Mehrdimensionale Erklärung
Gewalttätige Mikromilieus gibt es auch in den westlichen Bundesländern. Der höhere Anteil an rechter Gewalt ist deshalb über spezifische Bedingungen der Wirkmächtigkeit solcher Milieus in den neuen Ländern zu erklären.
„Eine Nation, zwei politische Kulturen“ – so lassen sich die historisch ansetzenden und die aktuellen Befunde zusammenfassen.
Zweitens existieren Normalitätserwartungen, die stärker als im Westen auf eine ethnisch-kulturelle homogene Bevölkerung ausgerichtet sind. Auch dafür sind langwirkende historische Prägekräfte ursächlich: Der Ausländeranteil an der Wohnbevölkerung der DDR war äußerst gering, gegenüber den ausländischen Vertragsarbeitnehmern herrschte eine stark segregierende und exkludierende Politik und auch nach 1990 ist der Anteil der Bevölkerung mit Migrationshintergrund in den neuen Ländern deutlich geringer als im Westen. Die höheren Homogenitätserwartungen gehen einher mit Erwartungen einer stärkeren Inländerprivilegierung als im Westen. Dies dokumentiert sich kontinuierlich aktuell in einer höheren Zustimmung bei Umfragen zu einer Bevorzugung von Deutschen am Arbeitsmarkt, die gerade auch die Abschiebung von Ausländern in Zeiten von Arbeitsmarktkrisen einschließt.
Die relative Schwäche der Zivilgesellschaft und traditionelle nationale Gesellschaftsbilder gehören zu dem geschichtlichen Erbe der ostdeutschen Länder. Die Annahme, dass dieses Erbe seit 1990 immer kraftloser werde, geht allerdings von einem physikalischen Wirkungsmodell aus und unterschätzt die Interdependenz zwischen Ost und West: Es ist, drittens, nicht ausreichend, lediglich historisch entstandene Unterschiede zwischen den neuen und den alten Ländern zu konstatieren. Einbezogen werden müssen die Erfahrungen der Integration der neuen Länder in das bestehende politische, ökonomische und kulturelle System der Bundesrepublik. Sie sind zutiefst ambivalent und vereinen einerseits die Anerkennung erhöhter Chancen der individuellen Selbstentfaltung und andererseits die Erfahrung einer kollektiven Entwertung und einer kulturellen Asymmetrie zwischen Ost und West.

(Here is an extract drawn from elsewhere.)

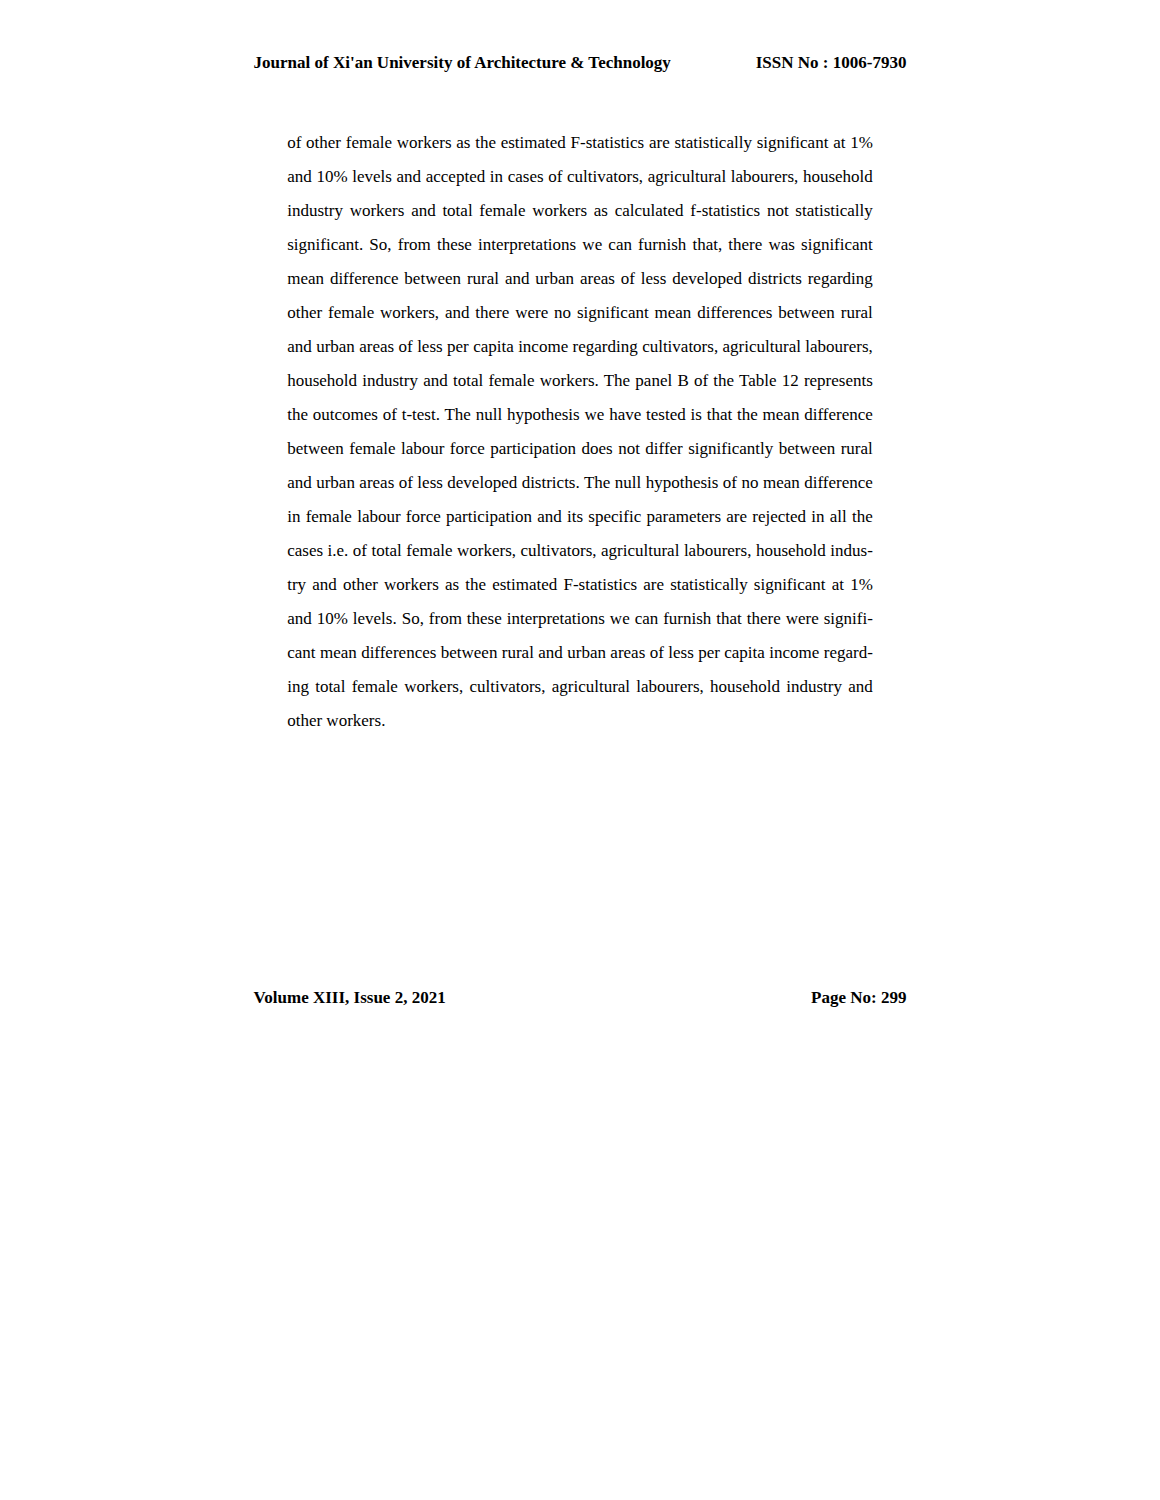Journal of Xi'an University of Architecture & Technology ISSN No : 1006-7930
of other female workers as the estimated F-statistics are statistically significant at 1% and 10% levels and accepted in cases of cultivators, agricultural labourers, household industry workers and total female workers as calculated f-statistics not statistically significant. So, from these interpretations we can furnish that, there was significant mean difference between rural and urban areas of less developed districts regarding other female workers, and there were no significant mean differences between rural and urban areas of less per capita income regarding cultivators, agricultural labourers, household industry and total female workers. The panel B of the Table 12 represents the outcomes of t-test. The null hypothesis we have tested is that the mean difference between female labour force participation does not differ significantly between rural and urban areas of less developed districts. The null hypothesis of no mean difference in female labour force participation and its specific parameters are rejected in all the cases i.e. of total female workers, cultivators, agricultural labourers, household industry and other workers as the estimated F-statistics are statistically significant at 1% and 10% levels. So, from these interpretations we can furnish that there were significant mean differences between rural and urban areas of less per capita income regarding total female workers, cultivators, agricultural labourers, household industry and other workers.
Volume XIII, Issue 2, 2021 Page No: 299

Die Kombination von unrealistischen Erwartungen an das westliche Politik- und Wirtschaftssystem und der stillschweigenden Hoffnung auf die Kontinuität von Sicherheitsgarantien eines fürsorglichen Staates sowie auf die Fortexistenz einer homogenen Sozialkultur haben zu vielfältigen Enttäuschungen und Entwertungserfahrungen geführt: 2014 fühlten sich 47 Prozent der Ostdeutschen und 73 Prozent der Westdeutschen in der Bundesrepublik „politisch zu Hause“.
Kontinuitätsmerkmale
In dieser Perspektive eines Spannungs- und Konfliktverhältnisses zwischen Ost und West lässt sich die rechte Gewalt als Protestverhalten aktiver Mikromilieus verstehen. Angriffe auf Minderheiten und staatliche Repräsentanten sind auch Akte der Selbstbehauptung eigener Traditionsbestände und Ausdruck der Unzufriedenheit mit Art und Ergebnissen der bisherigen Integration des Ostens.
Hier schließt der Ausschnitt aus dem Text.